Evans founded the original Ronald McDonald house in Philadelphia in 1974, a resource and residential haven for the families of sick children, now replicated over three hundred times worldwide. 

She retired as CHOP’s Oncology chair in 1989, but continued her work in the lab, developing new treatments for neuroblastoma for another two decades.

She recently entered a new personal phase, marrying her longtime colleague, radiation oncologist Dr. Giulio J. D’Angio, at age 80.

“We got married at 7:30 in the morning, we went across the street and had coffee and croissants, and we were at work at 8:30,” she says.

Making a difference at any age

But when Evans retired from the lab a few years ago, she says she developed a “crashing depression.”

“It was awful,” she said. “I didn’t know who I was or what I was supposed to do.”

So she dedicated herself to co-founding the St. James School, in the Hunting Park section of Philadelphia, through her longtime membership with the sponsoring St. Mark’s Episcopal Church.

Serving some of the city’s most disadvantaged children as well as their families, Evans says St. James School continues to embody the “total care” philosophy that was the mainstay of her medical career.

“Good education is the way you get along in the world,” she says, citing the “deadly statistics” of poverty in America. But for the students’ families, the school’s immersive programming is about more than academics.

“What they need to have is ordinary life, if we know that it’s missing, we’ll try and put it there,” Evans explains, pointing to donations of everything from food to furniture.

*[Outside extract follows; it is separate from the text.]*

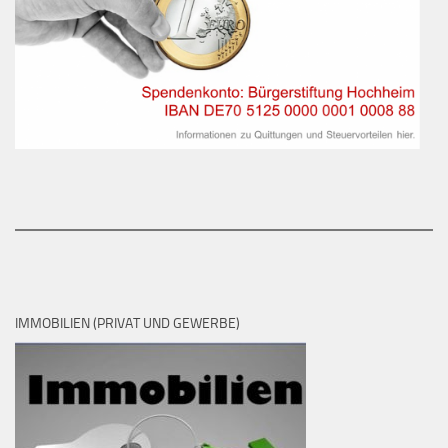
IMMOBILIEN (PRIVAT UND GEWERBE)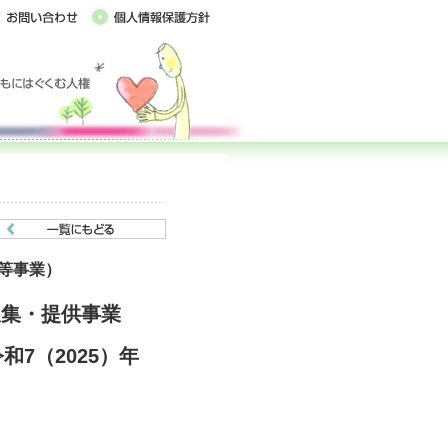
等事業）
収集・提供事業
7（2025）年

Despite a lifetime of awards and a revolution in oncology, Evans is content with a simple legacy as “a woman who cared. That’s enough.”

Editor’s note: A previous version of this story stated that the original Ronald McDonald house was founded in Philadelphia in 1984.  While the Ronald McDonald House Charities weren’t officially established until 1984, the first house was founded in 1974. We’ve corrected the copy to clarify this.